Google Protocol Buffer serialized string can conta

2019-08-12 07:40发布

问题:

I am using Google Protocol Buffer for message serialization. This is my sample proto file content.

package MessageParam;

message Sample
{
    message WordRec
    {
        optional uint64 id = 1; 
        optional string word = 2;
        optional double value = 3;
    }
    message WordSequence
    {
        repeated WordRec WordSeq = 1;
    }
}

I am trying to serialize the message in C++ like following

MessageParam::Sample::WordSequence wordseq;
for(int i =0;i<10;i++)
{
    AddRecords(wordseq.add_wordseq());
}
std::string str = wordseq.SerializeAsString();

After executing the above statement, the size of the str is 430. It is having embedded null characters in it. While I am trying to assign this str to std::wstring, std::wstring is terminating when it finds first null character.

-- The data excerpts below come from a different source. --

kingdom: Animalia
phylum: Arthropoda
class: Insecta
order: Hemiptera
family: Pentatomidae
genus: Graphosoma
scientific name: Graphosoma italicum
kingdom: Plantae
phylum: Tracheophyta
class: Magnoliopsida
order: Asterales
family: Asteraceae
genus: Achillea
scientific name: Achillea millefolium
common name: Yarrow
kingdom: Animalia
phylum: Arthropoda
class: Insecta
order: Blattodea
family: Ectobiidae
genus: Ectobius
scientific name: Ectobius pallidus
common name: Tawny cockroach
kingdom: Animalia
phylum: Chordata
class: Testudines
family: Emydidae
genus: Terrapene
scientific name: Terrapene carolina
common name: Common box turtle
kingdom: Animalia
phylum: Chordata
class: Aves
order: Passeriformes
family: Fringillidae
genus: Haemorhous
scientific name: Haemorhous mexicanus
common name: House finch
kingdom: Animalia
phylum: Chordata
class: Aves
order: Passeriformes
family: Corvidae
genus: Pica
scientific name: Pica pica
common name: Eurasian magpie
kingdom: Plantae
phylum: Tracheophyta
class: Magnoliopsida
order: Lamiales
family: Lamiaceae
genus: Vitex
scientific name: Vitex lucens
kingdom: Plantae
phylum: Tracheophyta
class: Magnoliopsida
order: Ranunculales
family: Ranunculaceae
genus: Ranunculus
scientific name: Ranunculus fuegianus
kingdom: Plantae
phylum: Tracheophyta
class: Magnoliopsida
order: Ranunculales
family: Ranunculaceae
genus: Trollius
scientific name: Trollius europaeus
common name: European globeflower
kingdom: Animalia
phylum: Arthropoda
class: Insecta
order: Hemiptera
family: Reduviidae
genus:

void AddRecords(MessageParam::Sample::WordRec* wordrec)
{
    int id;
    cin>>id;
    wordrec->set_id(id);
    getline(cin, *wordrec->mutable_word());
    long value;
    cin>>value;
    wordrec->set_value(value);
}

Value of wordseq.DebugString() is WordSeq { id: 4 word: "software" value: 1 } WordSeq { id: 19 word: "technical" value: 0.70992374420166016 } WordSeq { id: 51 word: "hardware" value: 0.626017153263092 } How can I serialize "wordseq" as string which contains embedded NULL characters ?

回答1:

You should not try to store a Protobuf in a wstring. wstring is for storing unicode text, but a protobuf is not unicode text nor any other kind of text, it is raw bytes. You should keep in in byte form. If you really need to store a Protobuf in a textual context, you should base64-encode it first.

Arguably Protobufs' use of std::string to store bytes (rather than text) is confusing. Perhaps it should have used std::vector<unsigned char> all along. You should treat protobufs' std::strings like you would std::vector<unsigned char>.